No Reliance on Forward-Looking Statements; Sponsor Assumptions

Sponsor is solely responsible for statements made concerning forward-looking statements and Assumptions, which apply only as of the date made, are preliminary and subject to change, and are expressly qualified in their entirety by the disclosures and cautionary statements included in Sponsor’s Investment Documents, which you should carefully review. Neither RM Securities nor Sponsor are obligated to update or revise such forward-looking statements or Assumptions to reflect events or circumstances that arise after the date made or to reflect the occurrence of unanticipated events. Sponsor’s forward-looking statements and Assumptions are hypothetical, not based on actual investment achievements or events, and are presented solely for purposes of providing insight into the Sponsor’s investment objectives, detailing Sponsor’s anticipated risk and reward characteristics, and establishing a benchmark for future evaluation of actual results; therefore, they are not a predictor, projection, or guarantee of future results. You should not rely on Sponsor’s forward-looking statements as a basis to invest.

Importantly, we do not adopt, endorse, or provide any assurance of returns or as to the accuracy or reasonableness of Sponsor’s Assumptions or forward-looking statements.

No Reliance on Past Performance

Any description of past performance is not a reliable indicator of future performance and should not be relied upon as the primary basis to invest.

Sponsor’s Use of Debt

A substantial portion of the total cost of the real estate asset acquired by the Sponsor with investor funds (“Property”) will be paid with borrowed funds, i.e., debt. Sponsor’s estimated rates and terms of the debt financing are subject to lender approval, and there is no assurance that the Sponsor will secure debt at the rates and terms presented on this Page or in the Sponsor’s Investment Documents, or at all. The use of borrowed money to acquire real estate is referred to as leveraging, which can amplify losses and could result in lender foreclosure. In addition, if the debt includes a variable (or “floating”) interest rate, the total amount of interest paid over the term of the debt will fluctuate and can increase. As a result, Sponsor’s use of debt can result in a loss of some or all of your investment.

Sponsor’s Offering is Not Registered

Sponsor’s securities offering will not be registered under the Securities Act of 1933, as amended (the “Securities Act”), in reliance upon the exemptions from registration pursuant to Rule 506(c) of Regulation D as promulgated under the Securities Act (“Private Placement”).
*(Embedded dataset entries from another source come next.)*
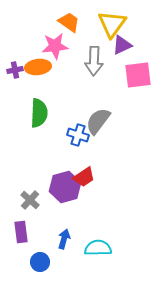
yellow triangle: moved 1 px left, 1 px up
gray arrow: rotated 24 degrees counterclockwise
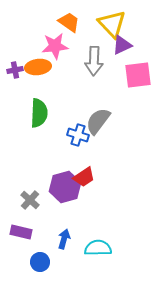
yellow triangle: rotated 20 degrees counterclockwise
purple rectangle: rotated 70 degrees counterclockwise
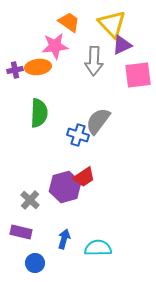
blue circle: moved 5 px left, 1 px down
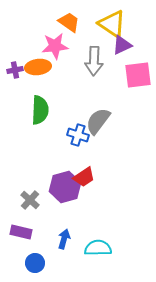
yellow triangle: rotated 12 degrees counterclockwise
green semicircle: moved 1 px right, 3 px up
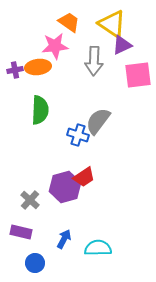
blue arrow: rotated 12 degrees clockwise
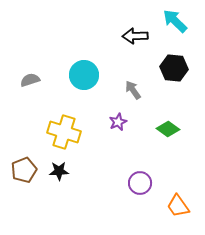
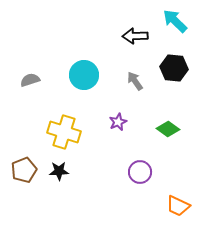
gray arrow: moved 2 px right, 9 px up
purple circle: moved 11 px up
orange trapezoid: rotated 30 degrees counterclockwise
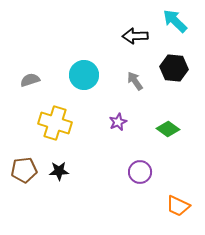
yellow cross: moved 9 px left, 9 px up
brown pentagon: rotated 15 degrees clockwise
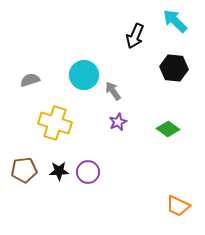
black arrow: rotated 65 degrees counterclockwise
gray arrow: moved 22 px left, 10 px down
purple circle: moved 52 px left
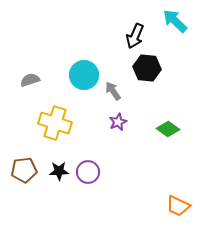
black hexagon: moved 27 px left
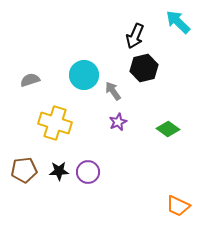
cyan arrow: moved 3 px right, 1 px down
black hexagon: moved 3 px left; rotated 20 degrees counterclockwise
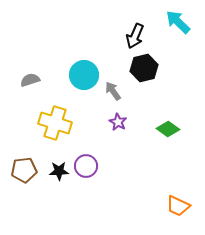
purple star: rotated 18 degrees counterclockwise
purple circle: moved 2 px left, 6 px up
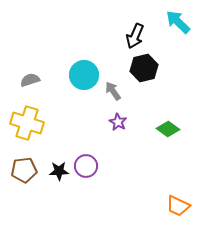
yellow cross: moved 28 px left
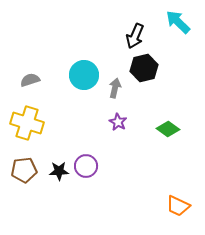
gray arrow: moved 2 px right, 3 px up; rotated 48 degrees clockwise
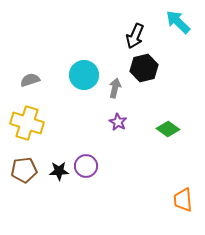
orange trapezoid: moved 5 px right, 6 px up; rotated 60 degrees clockwise
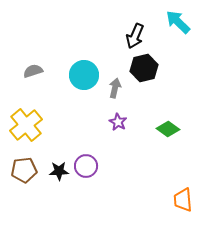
gray semicircle: moved 3 px right, 9 px up
yellow cross: moved 1 px left, 2 px down; rotated 32 degrees clockwise
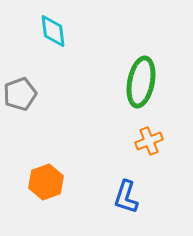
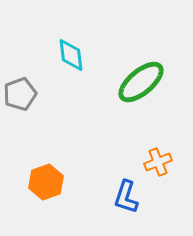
cyan diamond: moved 18 px right, 24 px down
green ellipse: rotated 39 degrees clockwise
orange cross: moved 9 px right, 21 px down
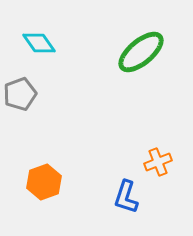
cyan diamond: moved 32 px left, 12 px up; rotated 28 degrees counterclockwise
green ellipse: moved 30 px up
orange hexagon: moved 2 px left
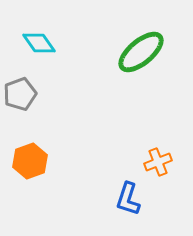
orange hexagon: moved 14 px left, 21 px up
blue L-shape: moved 2 px right, 2 px down
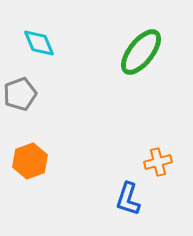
cyan diamond: rotated 12 degrees clockwise
green ellipse: rotated 12 degrees counterclockwise
orange cross: rotated 8 degrees clockwise
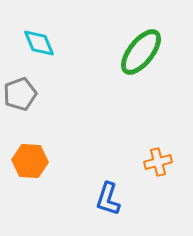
orange hexagon: rotated 24 degrees clockwise
blue L-shape: moved 20 px left
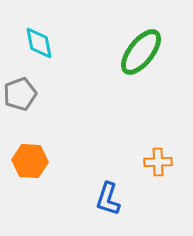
cyan diamond: rotated 12 degrees clockwise
orange cross: rotated 12 degrees clockwise
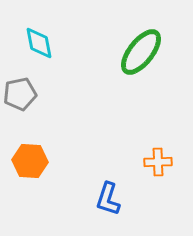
gray pentagon: rotated 8 degrees clockwise
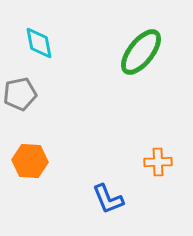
blue L-shape: rotated 40 degrees counterclockwise
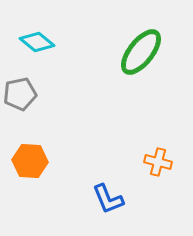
cyan diamond: moved 2 px left, 1 px up; rotated 40 degrees counterclockwise
orange cross: rotated 16 degrees clockwise
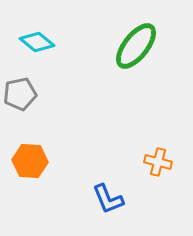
green ellipse: moved 5 px left, 6 px up
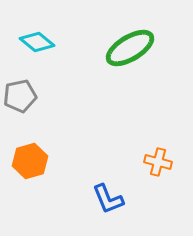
green ellipse: moved 6 px left, 2 px down; rotated 21 degrees clockwise
gray pentagon: moved 2 px down
orange hexagon: rotated 20 degrees counterclockwise
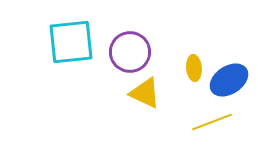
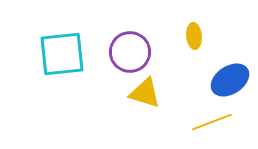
cyan square: moved 9 px left, 12 px down
yellow ellipse: moved 32 px up
blue ellipse: moved 1 px right
yellow triangle: rotated 8 degrees counterclockwise
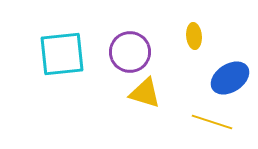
blue ellipse: moved 2 px up
yellow line: rotated 39 degrees clockwise
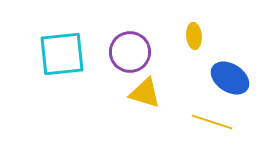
blue ellipse: rotated 66 degrees clockwise
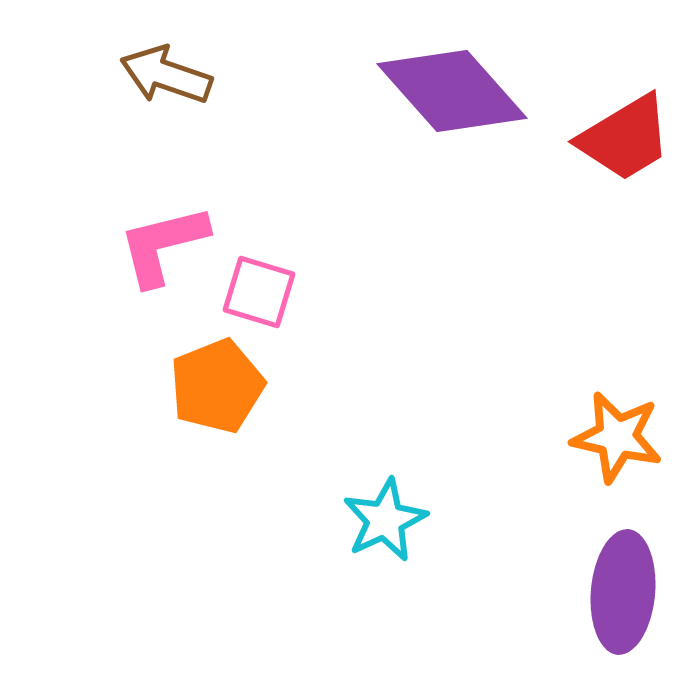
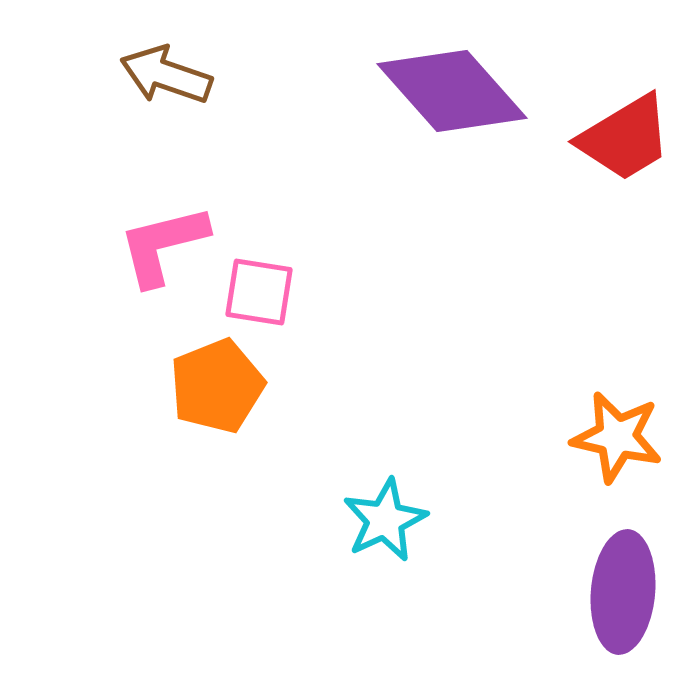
pink square: rotated 8 degrees counterclockwise
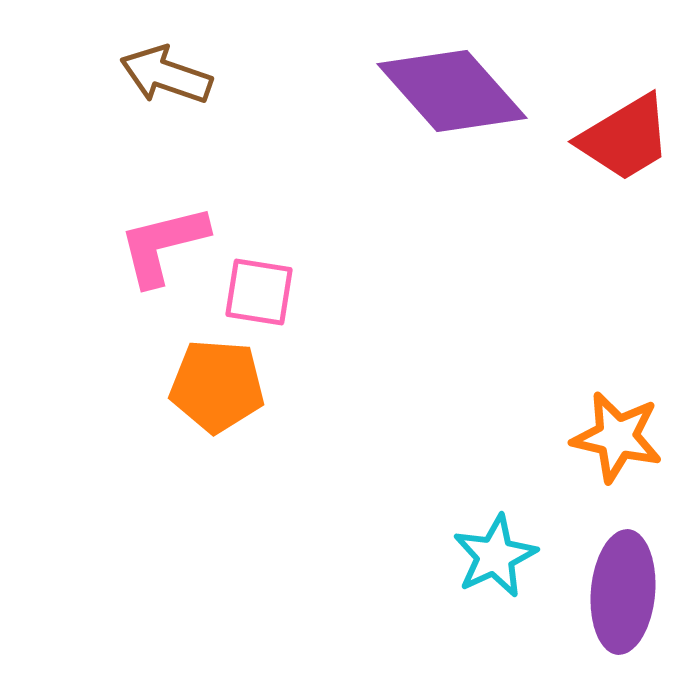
orange pentagon: rotated 26 degrees clockwise
cyan star: moved 110 px right, 36 px down
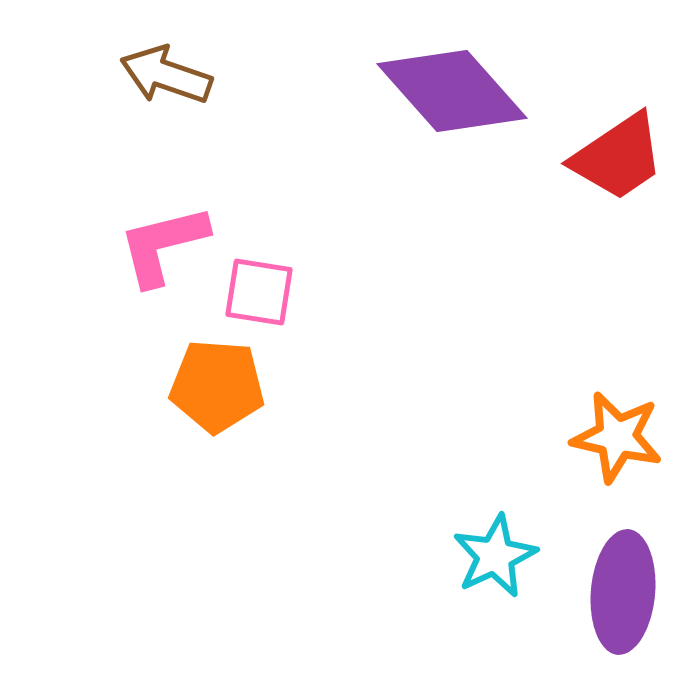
red trapezoid: moved 7 px left, 19 px down; rotated 3 degrees counterclockwise
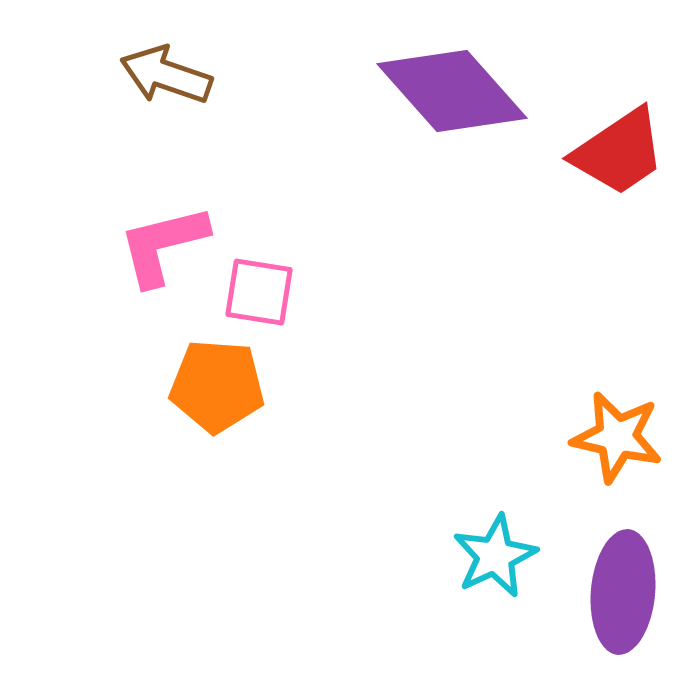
red trapezoid: moved 1 px right, 5 px up
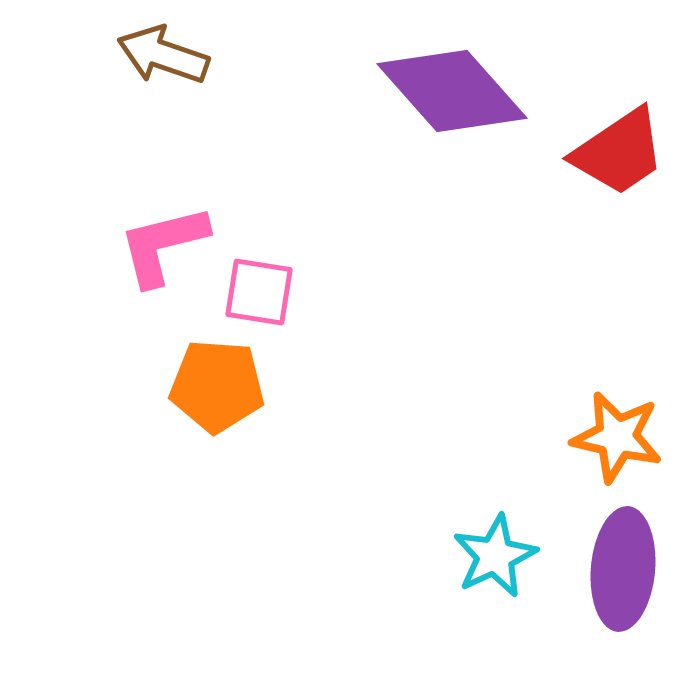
brown arrow: moved 3 px left, 20 px up
purple ellipse: moved 23 px up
In addition, the offering will not be registered under any state securities laws in reliance on exemptions from state registration. Such securities (your ownership interests) are subject to restrictions on transferability and resale and may not be transferred or resold except as permitted under applicable state and federal securities laws pursuant to registration or an available exemption. All Private Placements on the Platform are intended solely for “Accredited Investors,” as that term is defined in Rule 501(a) under the Securities Act.

No Investment Advice

Nothing on this Page should be regarded as investment advice (either with respect to a particular security or regarding an overall investment strategy), a recommendation, an offer to sell, or a solicitation of or an offer to buy any security. Advice from a securities professional is strongly advised to understand and assess the risks associated with real estate or private placement investments. For additional information on RM Securities’ involvement in this offering, please carefully review the Sponsor’s Investment Documents, and RM Securities’ Form CRS, Regulation Best Interest Disclosures, and Limited Brokerage Services Agreement.

1031 Exchange Risk

Internal Revenue Code Section 1031 (“Section 1031”) contains complex tax concepts and certain tax consequences may vary depending on the individual circumstances of each investor. RM Securities and its affiliates make no representation or warranty of any kind with respect to the tax consequences of your investment or that the IRS will not challenge any such treatment. You should consult with and rely on your own tax advisor about the tax aspects with respect to your particular circumstances.